=== Supplied passage ===

# My NPT. Thoughts?



## Noobalva (Jan 20, 2013)

So i JUST finished setting up my NPT.

Tell me what you guys think....completely behemoths over my 2.5 gal lol, Sherlock's gonna love it.


----------



## Hadoken Kitty (Jan 24, 2013)

Looks awesome!!! What size is it?


----------



## Noobalva (Jan 20, 2013)

Lol oh...ya some details would be nice huh? xD

Its a 26 gallon aqueon bow front; put a fluval c3 filter in it. Used Miracle gro organic potting soil and the Plants are:

Giant Hygro(red)
Hygro Pinnatifida
Ech. Tenellus
Tropical Lilacina
Crypt Wendtii(red)
Ambulia
Java moss and java fern
Cabomba(red)
Wisteria
Medium Amazon Sword(or probably just young lol)

Also gonna have a marino moss ball and hornwort(floating) in there when i transfer Sherlock from the 2.5.


----------



## Fishybitty (Dec 29, 2012)

Oh wow, a lot of room there! I bet he will love it. Looks good!


----------



## aemaki09 (Oct 23, 2012)

I have that same tank! both of them actually! Only my 26 didnt come with a hood and its impossible to find a versa top or anything to buy for it, so I have to keep it open-topped with my sorority girls.

I think it looks really nice though! I've heard that you are supposed to have about 75% of the ground covered in an NPT with mostly fast growing stem plants to start with just to make it easier on you, but I'm not sure how accurate that information is. 

What lighting is that? I have one of those aqueon flourescent strips with a t-8 15w on mine, and while its bright enough to keep the plants alive, I dont notice any spectacular growth, which is why I'm wondering if you have something better on yours!

=== Entries provided ===

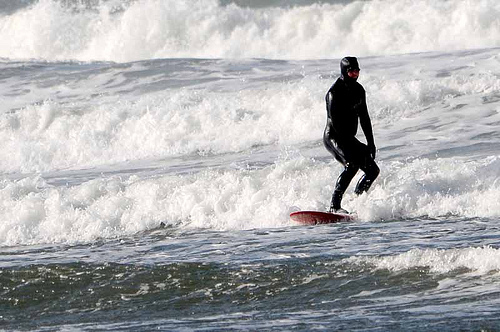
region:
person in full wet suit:
[313, 50, 410, 210]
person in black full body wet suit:
[323, 49, 395, 206]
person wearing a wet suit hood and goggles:
[338, 49, 368, 88]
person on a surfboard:
[282, 44, 403, 232]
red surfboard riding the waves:
[289, 206, 381, 238]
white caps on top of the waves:
[38, 175, 231, 238]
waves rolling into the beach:
[31, 26, 228, 254]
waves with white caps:
[41, 76, 223, 293]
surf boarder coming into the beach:
[274, 41, 406, 246]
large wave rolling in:
[29, 16, 474, 53]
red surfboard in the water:
[285, 203, 377, 235]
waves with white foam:
[32, 74, 168, 184]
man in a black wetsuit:
[317, 46, 398, 220]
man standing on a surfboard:
[286, 52, 386, 236]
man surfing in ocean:
[300, 54, 387, 235]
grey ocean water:
[79, 220, 249, 312]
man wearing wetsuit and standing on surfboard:
[294, 52, 399, 235]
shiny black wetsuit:
[321, 73, 383, 202]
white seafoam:
[114, 100, 241, 224]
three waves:
[60, 11, 262, 243]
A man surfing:
[283, 47, 393, 254]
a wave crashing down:
[28, 162, 498, 224]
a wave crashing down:
[1, 74, 486, 154]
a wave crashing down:
[18, 0, 494, 55]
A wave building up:
[22, 261, 495, 325]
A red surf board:
[286, 205, 401, 231]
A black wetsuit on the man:
[315, 55, 395, 215]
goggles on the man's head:
[340, 60, 365, 75]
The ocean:
[5, 5, 496, 320]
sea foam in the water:
[21, 69, 492, 325]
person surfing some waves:
[127, 35, 440, 262]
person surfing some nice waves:
[145, 25, 450, 280]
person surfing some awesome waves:
[141, 27, 426, 282]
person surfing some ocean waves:
[215, 45, 450, 285]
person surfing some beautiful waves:
[237, 35, 422, 265]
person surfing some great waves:
[220, 36, 425, 276]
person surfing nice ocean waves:
[190, 35, 435, 305]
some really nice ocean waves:
[30, 35, 255, 225]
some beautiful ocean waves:
[10, 26, 260, 243]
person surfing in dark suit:
[275, 38, 403, 245]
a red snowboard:
[289, 205, 364, 225]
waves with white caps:
[0, 240, 499, 315]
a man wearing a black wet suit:
[320, 52, 387, 226]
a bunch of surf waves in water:
[8, 0, 498, 239]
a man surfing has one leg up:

===

To do>
1. In the NPT thread, which usernames appear as post authors? Give each one once.
2. Can you restate the paragraph in the NPT thread that begins "I have that same tank!" more briefly, keeping its main facts?
3. Answer these from the NPT thread:
(a) How many gallons is the new tank?
(b) Which filter was put in it?
(c) What bulb does aemaki09's Aqueon fluorescent strip use?
The lines after the NPT thread aren't needed here.

Solved problems>
1. Noobalva, Hadoken Kitty, Fishybitty, aemaki09

2. The poster owns the same tank, in fact both sizes. Their 26 came without a hood, and a versa top or anything similar is impossible to find, so it stays open-topped with the sorority girls.

3.
(a) 26 gallons
(b) A Fluval C3
(c) A T-8 15w